Barkindo’s remark comes on the heels of Saudi Arabia’s meeting with Russia last week. Riyadh and Moscow tightened their energy ties and emphasized their willingness to continue cooperation to manipulate the market. OPEC has made it known that it wants to “institutionalize” the collaboration between OPEC and non-OPEC oil producing states, reinforcing the importance of the Saudi Arabia-Russia alliance. The countries represented in the current OPEC/non-OPEC agreement add up to approximately 55 percent of daily global oil supply.
Saudi Arabia further highlighted its commitment to cutting output. The country’s energy ministry said on Monday that state-run Saudi Aramco will cut allocations to customers for November by an “unprecedented” 560,000 barrels per day (b/d). “Saudi Arabia is once again demonstrating extraordinary leadership in its commitment to re-balancing the market,” the ministry said. “The kingdom expects all other participants in the effort to follow suit and to maintain the high levels of overall conformity achieved in August going forward.” Saudi Arabia’s statement reflects its determination to see higher prices and its willingness to lead by example.

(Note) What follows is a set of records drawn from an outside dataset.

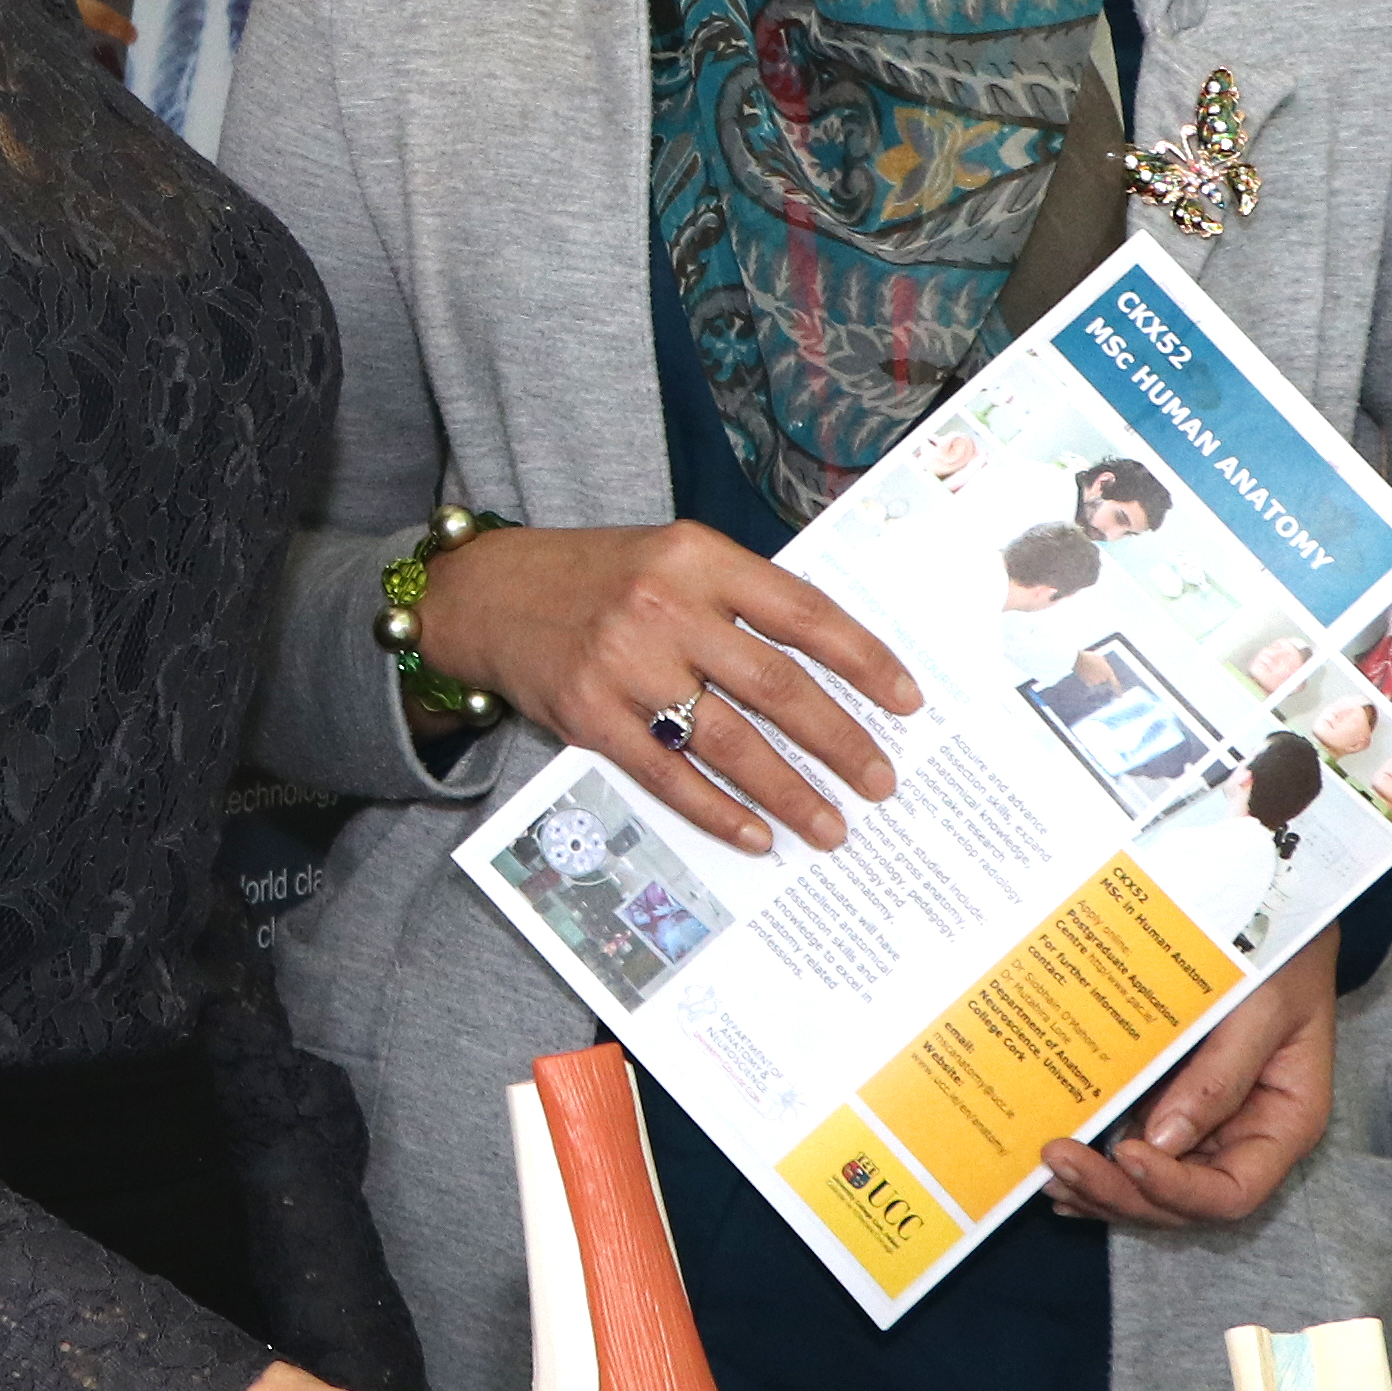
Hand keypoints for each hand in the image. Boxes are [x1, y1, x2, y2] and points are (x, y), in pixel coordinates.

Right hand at [412, 522, 919, 854]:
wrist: (484, 593)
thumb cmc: (597, 579)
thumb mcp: (671, 559)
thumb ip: (739, 600)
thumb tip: (830, 670)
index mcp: (697, 556)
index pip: (802, 611)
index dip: (863, 660)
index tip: (907, 702)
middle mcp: (663, 605)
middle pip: (775, 685)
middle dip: (838, 740)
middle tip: (880, 782)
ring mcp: (622, 661)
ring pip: (727, 739)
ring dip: (788, 790)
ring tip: (830, 826)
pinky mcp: (586, 714)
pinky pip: (667, 774)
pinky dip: (717, 810)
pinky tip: (754, 834)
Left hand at [1040, 945, 1331, 1226]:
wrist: (1271, 918)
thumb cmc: (1280, 959)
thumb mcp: (1263, 1007)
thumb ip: (1219, 1076)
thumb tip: (1160, 1141)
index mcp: (1283, 1125)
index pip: (1232, 1192)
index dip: (1177, 1189)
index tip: (1127, 1155)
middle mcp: (1245, 1140)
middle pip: (1184, 1202)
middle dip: (1121, 1191)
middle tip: (1059, 1161)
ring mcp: (1208, 1130)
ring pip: (1155, 1188)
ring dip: (1101, 1188)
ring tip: (1048, 1170)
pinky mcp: (1174, 1109)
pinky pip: (1140, 1152)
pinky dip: (1100, 1167)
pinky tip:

The cartel’s next meeting is set for November 30. OPEC members have consistently stated as of late that oil market fundamentals and prices are moving in their favor, but they still have challenges ahead, not least of all the growth of U.S. shale. A surge of non-OPEC supply, particularly U.S. shale, is slated to come online in 2018, prompting worries that the market will return to oversupply. This outlook will likely motivate OPEC producers, when they meet next month, to continue the agreement throughout all of 2018, or expand the cut by taking more volumes off the market.
U.S. shale has been a thorn in OPEC’s side, and is forecast to grow by roughly 600,000 b/d, or 6.5 percent, in 2018. The rebound in U.S. production this year has kept the oil market in check—global benchmark ICE Brent is hovering in the mid-$50s. The U.S. exported a record two million barrels per day of crude during the last week of September, sending crude volumes to a variety of different markets and mitigating the effects of the OPEC cut.
Even though shale is forecast to grow through the end of 2018, expectations have been tempered.
Yet it’s unclear for how long shale can effectively offset OPEC’s actions. Even though shale is forecast to grow through the end of 2018, expectations have been tempered. Wall Street analysts point out that shale producers are becoming more disciplined with output growth. “Investors are no longer rewarding ‘growth at any cost’,” said Morgan Stanley analysts last week. OPEC has taken notice of shale underperforming expectations. Barkindo, in a speech on Monday, argued this development is good news for the cartel. “We have recently seen a deceleration in U.S. tight oil growth compared to the first half of the year, evidenced recently by the falling productivity of wells, particularly in the Permian, as well as growing concerns from the investment community.”
All eyes will be on OPEC’s words and actions ahead of next month’s meeting. The continuation of the cartel’s supply agreement is not a foregone conclusion, but given the group members’ commitment to the cuts so far and recent upbeat comments from the Saudis and others, expect more OPEC collusion throughout 2018.